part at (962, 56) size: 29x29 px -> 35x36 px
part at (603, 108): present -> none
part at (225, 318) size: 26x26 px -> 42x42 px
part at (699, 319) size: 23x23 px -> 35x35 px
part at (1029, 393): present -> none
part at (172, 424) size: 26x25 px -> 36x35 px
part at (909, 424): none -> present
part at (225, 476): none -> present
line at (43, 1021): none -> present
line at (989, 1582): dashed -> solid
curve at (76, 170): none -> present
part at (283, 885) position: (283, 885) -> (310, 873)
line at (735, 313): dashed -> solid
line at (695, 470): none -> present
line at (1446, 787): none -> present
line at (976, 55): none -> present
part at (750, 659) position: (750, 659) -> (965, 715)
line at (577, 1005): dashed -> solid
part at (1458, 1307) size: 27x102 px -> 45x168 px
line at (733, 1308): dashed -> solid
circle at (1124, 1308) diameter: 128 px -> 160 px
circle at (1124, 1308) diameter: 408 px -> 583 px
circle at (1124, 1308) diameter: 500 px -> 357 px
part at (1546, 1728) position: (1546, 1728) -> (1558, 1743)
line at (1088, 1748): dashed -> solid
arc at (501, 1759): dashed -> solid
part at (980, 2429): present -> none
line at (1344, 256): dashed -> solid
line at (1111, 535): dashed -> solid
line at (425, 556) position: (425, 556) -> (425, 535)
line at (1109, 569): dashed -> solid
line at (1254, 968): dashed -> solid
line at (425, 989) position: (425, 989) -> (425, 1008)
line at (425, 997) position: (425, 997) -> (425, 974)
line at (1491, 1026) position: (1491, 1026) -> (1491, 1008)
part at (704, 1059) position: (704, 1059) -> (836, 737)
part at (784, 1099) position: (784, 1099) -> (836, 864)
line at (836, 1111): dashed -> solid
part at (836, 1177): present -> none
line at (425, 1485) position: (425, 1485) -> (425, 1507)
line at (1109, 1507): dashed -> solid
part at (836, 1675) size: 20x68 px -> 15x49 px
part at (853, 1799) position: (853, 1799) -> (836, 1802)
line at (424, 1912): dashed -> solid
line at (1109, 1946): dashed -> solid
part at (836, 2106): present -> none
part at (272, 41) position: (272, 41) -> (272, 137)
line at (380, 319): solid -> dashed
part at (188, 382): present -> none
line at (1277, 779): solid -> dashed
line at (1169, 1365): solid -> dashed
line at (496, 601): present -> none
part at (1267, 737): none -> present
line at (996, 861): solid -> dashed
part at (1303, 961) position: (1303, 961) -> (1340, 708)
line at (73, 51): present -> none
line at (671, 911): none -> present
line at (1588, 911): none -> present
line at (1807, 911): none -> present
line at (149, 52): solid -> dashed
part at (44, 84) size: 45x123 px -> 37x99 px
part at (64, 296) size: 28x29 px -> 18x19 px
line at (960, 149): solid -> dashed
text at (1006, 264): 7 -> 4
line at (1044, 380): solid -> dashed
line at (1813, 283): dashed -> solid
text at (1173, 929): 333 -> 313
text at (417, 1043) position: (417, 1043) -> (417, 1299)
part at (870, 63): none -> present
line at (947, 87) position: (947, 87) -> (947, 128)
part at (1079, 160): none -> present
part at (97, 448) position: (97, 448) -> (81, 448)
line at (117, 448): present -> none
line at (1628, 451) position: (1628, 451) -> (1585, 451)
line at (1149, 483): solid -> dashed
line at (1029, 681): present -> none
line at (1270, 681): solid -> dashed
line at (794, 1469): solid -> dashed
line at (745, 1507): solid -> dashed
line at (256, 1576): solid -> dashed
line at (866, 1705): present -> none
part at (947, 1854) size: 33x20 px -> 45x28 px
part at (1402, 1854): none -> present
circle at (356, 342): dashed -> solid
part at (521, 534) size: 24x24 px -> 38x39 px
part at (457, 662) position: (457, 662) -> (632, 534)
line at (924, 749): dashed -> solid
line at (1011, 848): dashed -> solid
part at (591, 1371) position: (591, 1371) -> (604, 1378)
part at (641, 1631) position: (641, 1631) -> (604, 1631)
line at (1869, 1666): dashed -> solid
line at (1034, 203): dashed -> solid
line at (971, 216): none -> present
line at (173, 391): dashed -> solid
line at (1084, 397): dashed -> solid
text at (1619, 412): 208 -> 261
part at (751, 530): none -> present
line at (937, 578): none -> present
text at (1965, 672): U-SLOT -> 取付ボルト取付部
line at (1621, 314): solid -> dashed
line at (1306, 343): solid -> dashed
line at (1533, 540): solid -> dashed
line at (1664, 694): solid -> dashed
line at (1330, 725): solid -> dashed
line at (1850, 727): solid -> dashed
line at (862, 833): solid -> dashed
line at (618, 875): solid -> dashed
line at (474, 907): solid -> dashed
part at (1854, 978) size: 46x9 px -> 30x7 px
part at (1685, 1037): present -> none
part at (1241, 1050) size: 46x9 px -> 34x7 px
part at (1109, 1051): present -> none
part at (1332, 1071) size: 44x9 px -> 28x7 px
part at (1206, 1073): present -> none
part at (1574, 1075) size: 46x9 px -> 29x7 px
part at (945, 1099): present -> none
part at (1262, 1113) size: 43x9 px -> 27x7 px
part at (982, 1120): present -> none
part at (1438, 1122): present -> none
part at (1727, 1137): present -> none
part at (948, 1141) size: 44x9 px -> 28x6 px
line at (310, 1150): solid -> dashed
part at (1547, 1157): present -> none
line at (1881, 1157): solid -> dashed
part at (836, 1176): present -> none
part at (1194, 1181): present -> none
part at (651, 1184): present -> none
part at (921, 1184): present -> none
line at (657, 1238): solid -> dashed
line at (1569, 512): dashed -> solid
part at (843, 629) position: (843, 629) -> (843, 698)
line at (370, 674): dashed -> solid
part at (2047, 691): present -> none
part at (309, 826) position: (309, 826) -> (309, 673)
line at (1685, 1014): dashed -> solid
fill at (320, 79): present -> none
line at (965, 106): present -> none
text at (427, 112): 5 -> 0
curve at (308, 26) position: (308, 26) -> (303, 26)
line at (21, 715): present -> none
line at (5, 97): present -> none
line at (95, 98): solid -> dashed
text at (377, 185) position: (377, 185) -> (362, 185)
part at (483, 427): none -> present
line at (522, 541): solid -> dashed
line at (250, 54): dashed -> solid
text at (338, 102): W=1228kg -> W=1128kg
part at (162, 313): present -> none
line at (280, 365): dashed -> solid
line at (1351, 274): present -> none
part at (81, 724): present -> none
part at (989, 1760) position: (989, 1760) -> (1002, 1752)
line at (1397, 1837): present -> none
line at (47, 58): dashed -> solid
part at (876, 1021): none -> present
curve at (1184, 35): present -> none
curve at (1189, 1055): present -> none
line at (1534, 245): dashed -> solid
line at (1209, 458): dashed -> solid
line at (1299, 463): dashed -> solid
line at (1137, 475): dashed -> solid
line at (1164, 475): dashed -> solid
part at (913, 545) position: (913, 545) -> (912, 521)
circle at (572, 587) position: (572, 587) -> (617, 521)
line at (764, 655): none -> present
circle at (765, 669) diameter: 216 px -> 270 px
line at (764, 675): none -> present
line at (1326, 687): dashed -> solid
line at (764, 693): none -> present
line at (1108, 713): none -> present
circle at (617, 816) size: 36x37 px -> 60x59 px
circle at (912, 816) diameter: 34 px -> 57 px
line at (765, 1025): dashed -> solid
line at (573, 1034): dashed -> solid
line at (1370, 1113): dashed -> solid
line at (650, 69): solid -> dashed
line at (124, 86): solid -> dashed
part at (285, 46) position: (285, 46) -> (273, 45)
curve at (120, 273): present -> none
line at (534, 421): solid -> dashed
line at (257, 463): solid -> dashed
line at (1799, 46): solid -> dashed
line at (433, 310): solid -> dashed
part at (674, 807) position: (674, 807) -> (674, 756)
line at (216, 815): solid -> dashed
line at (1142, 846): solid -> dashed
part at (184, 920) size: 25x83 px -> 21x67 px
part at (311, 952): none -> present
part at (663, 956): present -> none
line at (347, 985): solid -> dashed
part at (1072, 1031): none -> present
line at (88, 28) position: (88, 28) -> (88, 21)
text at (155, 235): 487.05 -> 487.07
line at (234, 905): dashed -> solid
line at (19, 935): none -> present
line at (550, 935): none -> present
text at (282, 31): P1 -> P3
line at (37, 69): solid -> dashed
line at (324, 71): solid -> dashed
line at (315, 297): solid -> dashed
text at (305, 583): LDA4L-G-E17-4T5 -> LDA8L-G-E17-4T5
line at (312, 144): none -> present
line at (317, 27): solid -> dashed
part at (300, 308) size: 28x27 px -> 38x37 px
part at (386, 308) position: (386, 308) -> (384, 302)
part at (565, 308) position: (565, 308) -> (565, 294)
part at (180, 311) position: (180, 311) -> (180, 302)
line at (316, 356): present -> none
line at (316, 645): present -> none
☆ ☆ ☆ ☆
WORK INSTRUCTIONS | Pull out each line above that contains the word "diameter", where case counts.

ANSWER TO THIS EXERCISE |
circle at (1124, 1308) diameter: 128 px -> 160 px
circle at (1124, 1308) diameter: 408 px -> 583 px
circle at (1124, 1308) diameter: 500 px -> 357 px
circle at (765, 669) diameter: 216 px -> 270 px
circle at (912, 816) diameter: 34 px -> 57 px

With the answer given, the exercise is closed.